Background: Increased childhood cancer survival has resulted in an accruing adult cohort faced with potential infertility. Pre-treatment semen cryopreservation can protect reproductive capacity in adolescent minors, but continued unique legal, ethical and educational barriers prevent consistent service provision across the UK. The effect of pubertal maturation, disease and treatment on the ability to produce sperm also remains poorly defined in this cohort. We present our 10-year experience of providing such a service in a tertiary teenage oncology unit.
Aims: To ascertain the relationship between age, Tanner pubertal stage, endocrine biochemistry and gonadotoxicity risk with offer, uptake and success rates of semen cryopreservation in underaged males with cancer.
Methods: Retrospective audit of case notes and reproductive laboratory data of 204 males aged 1218 years (median 15.0) with new or relapsed malignancy in our unit in three consecutive cycles (January 1999 to September 2009).

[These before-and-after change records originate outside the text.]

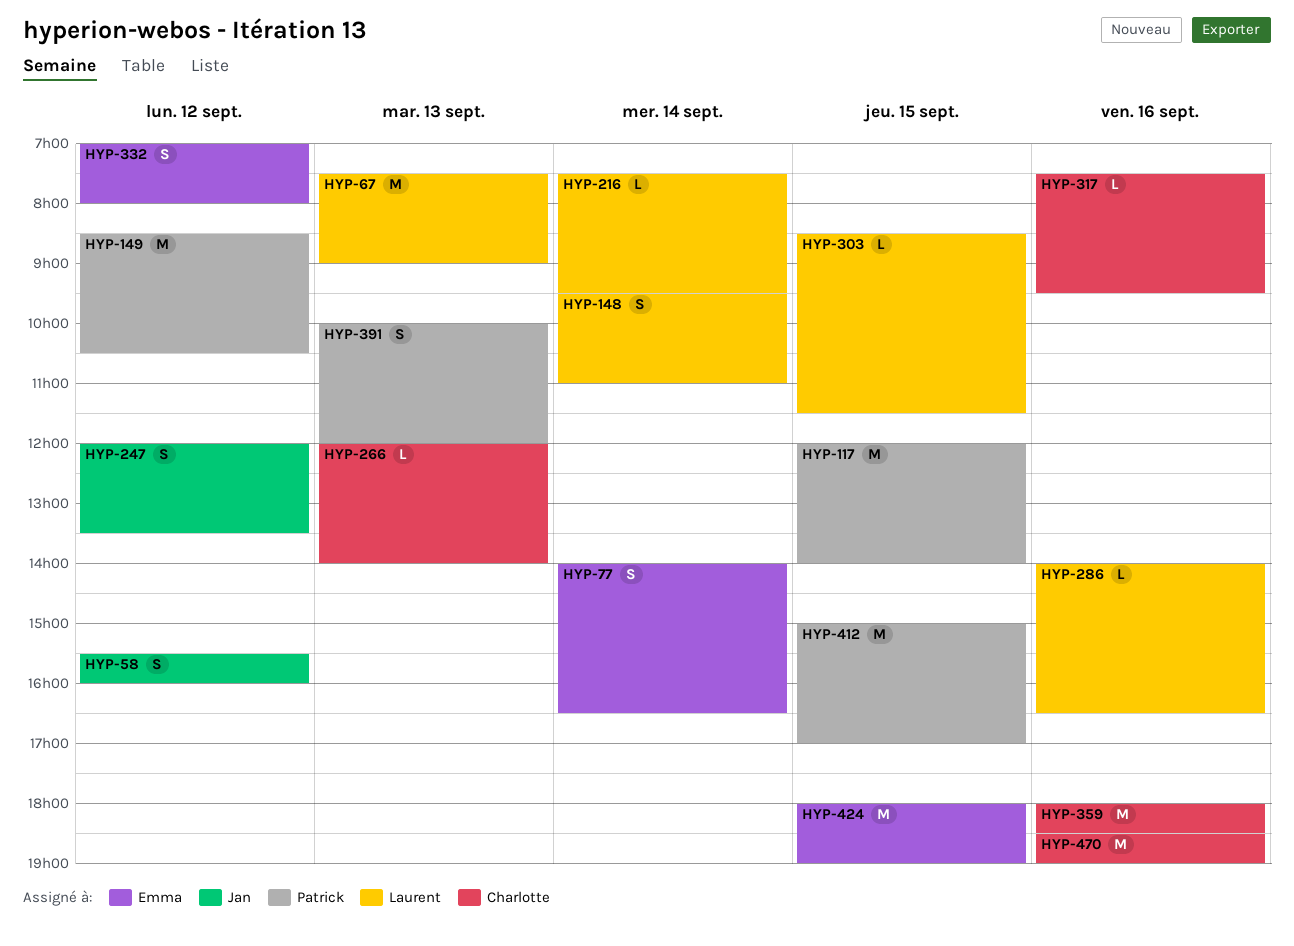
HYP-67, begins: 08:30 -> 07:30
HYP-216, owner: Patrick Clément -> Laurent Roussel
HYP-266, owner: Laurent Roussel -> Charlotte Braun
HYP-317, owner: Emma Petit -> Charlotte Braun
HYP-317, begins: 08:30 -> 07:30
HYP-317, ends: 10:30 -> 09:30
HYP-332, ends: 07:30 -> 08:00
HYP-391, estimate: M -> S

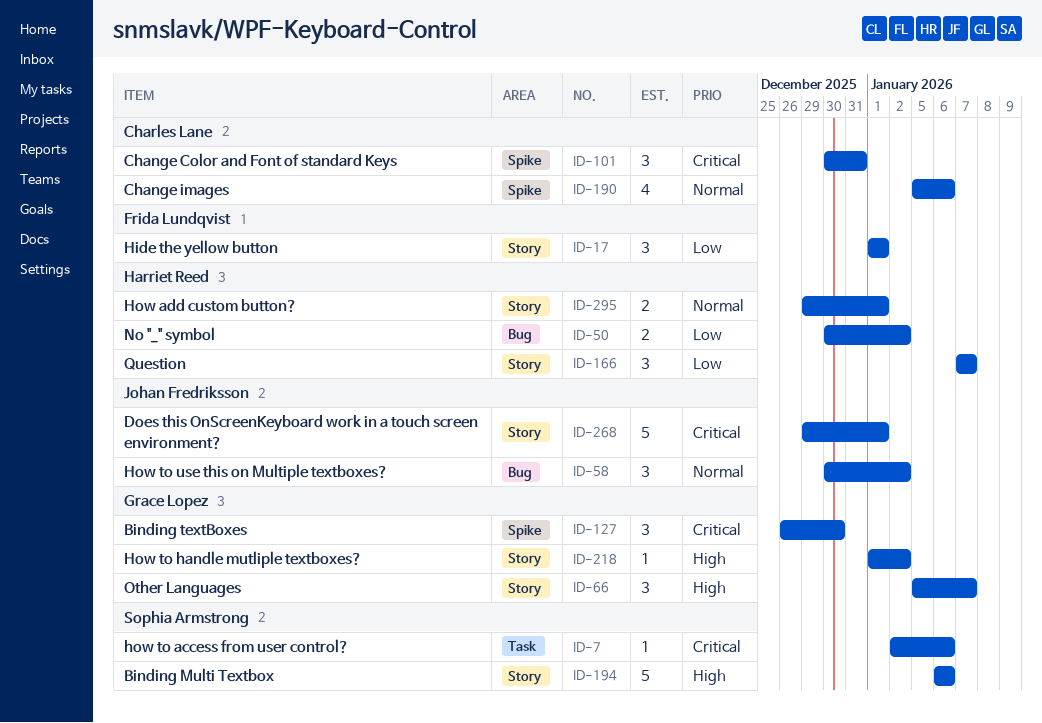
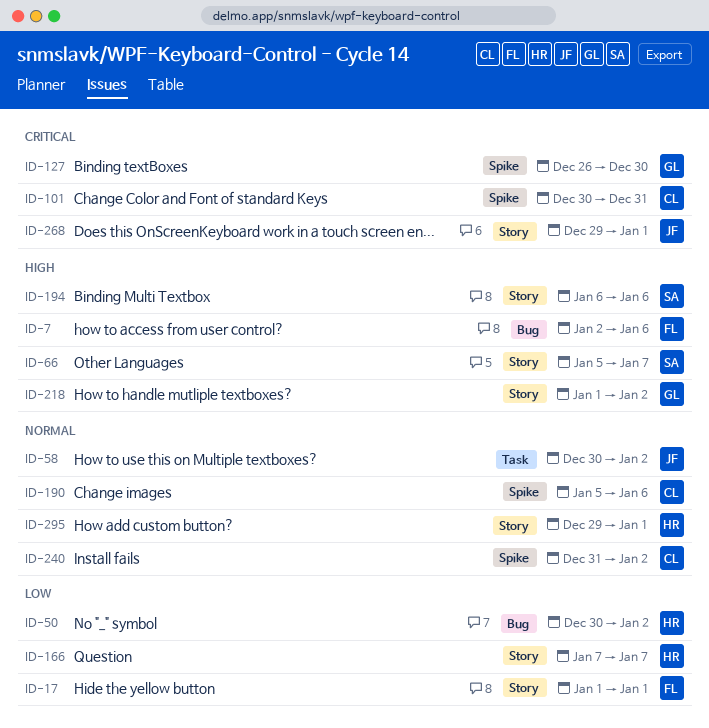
ID-7, owner: Sophia Armstrong -> Frida Lundqvist
ID-7, priority: Critical -> High
ID-7, label: Task -> Bug
ID-58, label: Bug -> Task
ID-66, owner: Grace Lopez -> Sophia Armstrong
ID-240: none -> present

Results: Semen cryopreservation was offered to 152/204 (75%) patients, particularly those who were older (Audit 1, P=0.002; Audit 2, P=0.069; Audit 3, P=0.000) and more pubertally mature (Audit 3, P=0.015). Pubertal staging was poorly assessed across all audit cycles compared to baseline endocrine biochemistry despite repeated recommendations (59/204, 29% vs. 145/204, 71%; P=NS between cycles). Of those offered, 71% attempted to store semen, with 51% of these producing viable samples. Advanced pubertal stage (Tanner 3+) was the only significant determinant of success (P=0.03), but not age, gonadotoxicity risk or plasma testosterone concentration. Correlational analysis further revealed no association between plasma LH/FSH/testosterone concentrations with sperm count or semen volume.
Implications: Semen cryopreservation is a viable fertility preservation option for adolescent cancer patients, and should be offered to all before treatment, acknowledging the caveat of a ~50% chance of success. Pubertal staging is the only significant prognosticator of this and should be routinely assessed as part of the counselling process.